» YOUR TASK
Only a number is wanted here: how many lines in the entries below contain the word "inches".

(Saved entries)
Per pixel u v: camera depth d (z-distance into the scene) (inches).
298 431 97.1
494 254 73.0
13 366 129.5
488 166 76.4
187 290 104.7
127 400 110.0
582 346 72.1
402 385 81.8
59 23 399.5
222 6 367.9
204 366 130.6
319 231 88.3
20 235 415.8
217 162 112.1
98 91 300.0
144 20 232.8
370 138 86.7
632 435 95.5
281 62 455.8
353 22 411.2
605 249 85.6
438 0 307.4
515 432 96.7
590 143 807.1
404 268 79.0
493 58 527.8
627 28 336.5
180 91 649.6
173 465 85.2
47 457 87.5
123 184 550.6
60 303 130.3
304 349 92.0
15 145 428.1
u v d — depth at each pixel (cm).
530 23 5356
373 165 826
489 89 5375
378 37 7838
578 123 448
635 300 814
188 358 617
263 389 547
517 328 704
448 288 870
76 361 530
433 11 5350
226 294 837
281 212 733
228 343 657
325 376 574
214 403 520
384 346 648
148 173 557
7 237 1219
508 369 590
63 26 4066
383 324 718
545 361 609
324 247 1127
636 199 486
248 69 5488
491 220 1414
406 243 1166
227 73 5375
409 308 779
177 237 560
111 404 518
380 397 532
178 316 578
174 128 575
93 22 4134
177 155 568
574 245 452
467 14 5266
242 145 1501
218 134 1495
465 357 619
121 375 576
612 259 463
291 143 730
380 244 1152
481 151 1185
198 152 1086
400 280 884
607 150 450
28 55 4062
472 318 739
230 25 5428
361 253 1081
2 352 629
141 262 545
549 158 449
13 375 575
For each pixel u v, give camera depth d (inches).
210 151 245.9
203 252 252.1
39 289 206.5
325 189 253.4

» REPLY TO THE TASK
2